Reproduce the source text of every entry below, character for character, and omit the pictures from your answer.

___ Entries shown ___

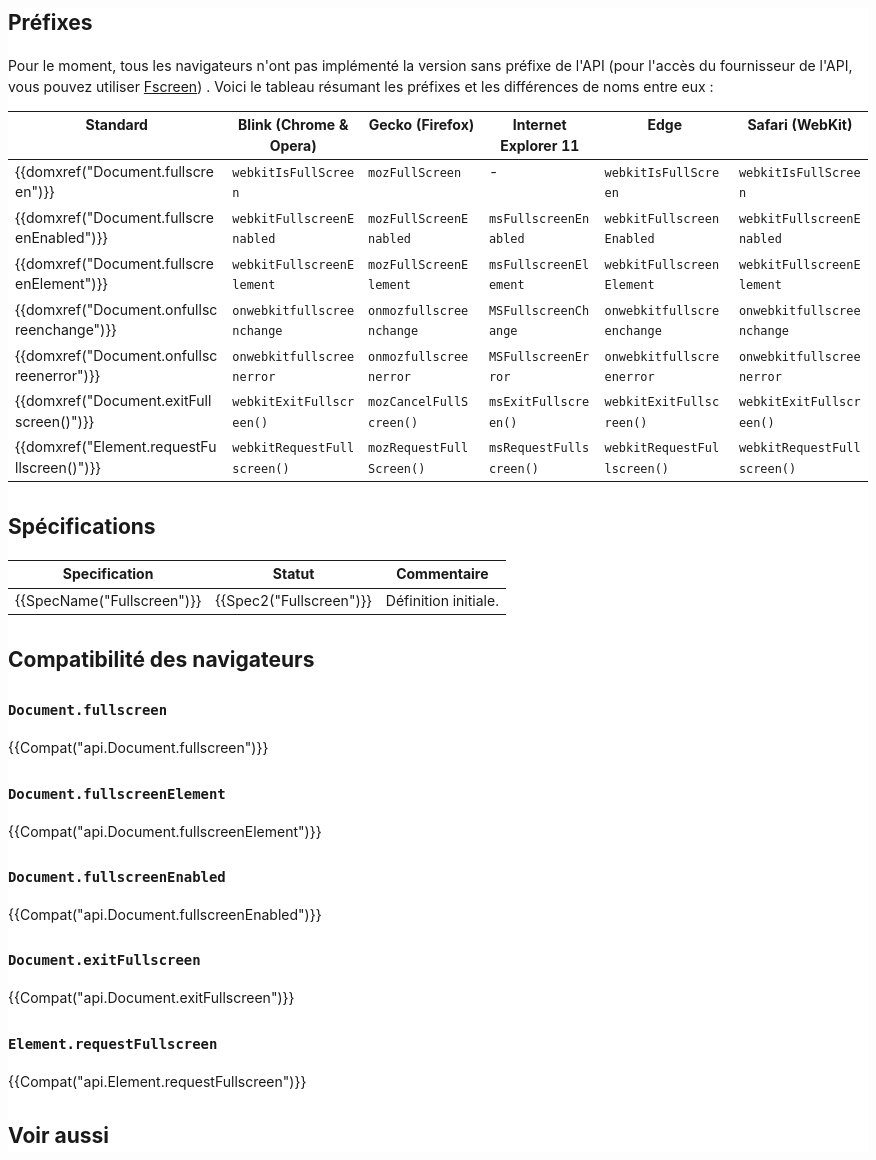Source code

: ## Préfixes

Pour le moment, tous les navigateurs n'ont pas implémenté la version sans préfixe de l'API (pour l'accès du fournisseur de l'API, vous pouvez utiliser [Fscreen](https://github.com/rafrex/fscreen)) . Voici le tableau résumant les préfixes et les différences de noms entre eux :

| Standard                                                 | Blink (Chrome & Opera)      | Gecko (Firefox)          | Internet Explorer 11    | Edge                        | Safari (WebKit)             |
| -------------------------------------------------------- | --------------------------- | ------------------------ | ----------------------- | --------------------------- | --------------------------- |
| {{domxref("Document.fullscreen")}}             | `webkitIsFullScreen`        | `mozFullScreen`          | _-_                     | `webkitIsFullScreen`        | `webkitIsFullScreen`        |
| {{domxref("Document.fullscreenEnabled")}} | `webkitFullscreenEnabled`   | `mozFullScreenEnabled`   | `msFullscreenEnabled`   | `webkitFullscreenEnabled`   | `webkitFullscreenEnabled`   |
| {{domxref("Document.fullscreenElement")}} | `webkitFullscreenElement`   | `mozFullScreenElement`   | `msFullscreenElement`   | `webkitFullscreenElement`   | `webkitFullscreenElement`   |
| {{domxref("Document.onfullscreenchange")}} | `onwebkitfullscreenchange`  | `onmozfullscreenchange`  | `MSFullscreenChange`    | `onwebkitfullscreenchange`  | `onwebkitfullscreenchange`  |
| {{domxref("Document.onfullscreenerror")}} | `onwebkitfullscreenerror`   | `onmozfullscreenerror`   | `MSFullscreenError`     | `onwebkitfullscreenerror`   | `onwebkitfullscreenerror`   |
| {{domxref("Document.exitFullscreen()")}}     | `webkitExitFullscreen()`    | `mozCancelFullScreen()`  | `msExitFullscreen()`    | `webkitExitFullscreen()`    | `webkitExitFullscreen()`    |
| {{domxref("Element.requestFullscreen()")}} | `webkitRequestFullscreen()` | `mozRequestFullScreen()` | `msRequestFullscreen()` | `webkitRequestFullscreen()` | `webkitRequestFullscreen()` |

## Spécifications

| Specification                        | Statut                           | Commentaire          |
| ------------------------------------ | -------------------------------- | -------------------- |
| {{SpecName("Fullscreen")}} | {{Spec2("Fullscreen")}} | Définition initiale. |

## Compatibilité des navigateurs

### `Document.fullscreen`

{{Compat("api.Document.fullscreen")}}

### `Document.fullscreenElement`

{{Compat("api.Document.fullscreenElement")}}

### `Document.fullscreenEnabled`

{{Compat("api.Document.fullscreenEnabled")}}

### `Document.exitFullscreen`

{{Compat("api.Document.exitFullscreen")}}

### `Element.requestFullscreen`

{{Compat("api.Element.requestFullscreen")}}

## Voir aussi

___

• Solution:
Source code

: ## Préfixes

Pour le moment, tous les navigateurs n'ont pas implémenté la version sans préfixe de l'API (pour l'accès du fournisseur de l'API, vous pouvez utiliser [Fscreen](https://github.com/rafrex/fscreen)) . Voici le tableau résumant les préfixes et les différences de noms entre eux :

| Standard                                                 | Blink (Chrome & Opera)      | Gecko (Firefox)          | Internet Explorer 11    | Edge                        | Safari (WebKit)             |
| -------------------------------------------------------- | --------------------------- | ------------------------ | ----------------------- | --------------------------- | --------------------------- |
| {{domxref("Document.fullscreen")}}             | `webkitIsFullScreen`        | `mozFullScreen`          | _-_                     | `webkitIsFullScreen`        | `webkitIsFullScreen`        |
| {{domxref("Document.fullscreenEnabled")}} | `webkitFullscreenEnabled`   | `mozFullScreenEnabled`   | `msFullscreenEnabled`   | `webkitFullscreenEnabled`   | `webkitFullscreenEnabled`   |
| {{domxref("Document.fullscreenElement")}} | `webkitFullscreenElement`   | `mozFullScreenElement`   | `msFullscreenElement`   | `webkitFullscreenElement`   | `webkitFullscreenElement`   |
| {{domxref("Document.onfullscreenchange")}} | `onwebkitfullscreenchange`  | `onmozfullscreenchange`  | `MSFullscreenChange`    | `onwebkitfullscreenchange`  | `onwebkitfullscreenchange`  |
| {{domxref("Document.onfullscreenerror")}} | `onwebkitfullscreenerror`   | `onmozfullscreenerror`   | `MSFullscreenError`     | `onwebkitfullscreenerror`   | `onwebkitfullscreenerror`   |
| {{domxref("Document.exitFullscreen()")}}     | `webkitExitFullscreen()`    | `mozCancelFullScreen()`  | `msExitFullscreen()`    | `webkitExitFullscreen()`    | `webkitExitFullscreen()`    |
| {{domxref("Element.requestFullscreen()")}} | `webkitRequestFullscreen()` | `mozRequestFullScreen()` | `msRequestFullscreen()` | `webkitRequestFullscreen()` | `webkitRequestFullscreen()` |

## Spécifications

| Specification                        | Statut                           | Commentaire          |
| ------------------------------------ | -------------------------------- | -------------------- |
| {{SpecName("Fullscreen")}} | {{Spec2("Fullscreen")}} | Définition initiale. |

## Compatibilité des navigateurs

### `Document.fullscreen`

{{Compat("api.Document.fullscreen")}}

### `Document.fullscreenElement`

{{Compat("api.Document.fullscreenElement")}}

### `Document.fullscreenEnabled`

{{Compat("api.Document.fullscreenEnabled")}}

### `Document.exitFullscreen`

{{Compat("api.Document.exitFullscreen")}}

### `Element.requestFullscreen`

{{Compat("api.Element.requestFullscreen")}}

## Voir aussi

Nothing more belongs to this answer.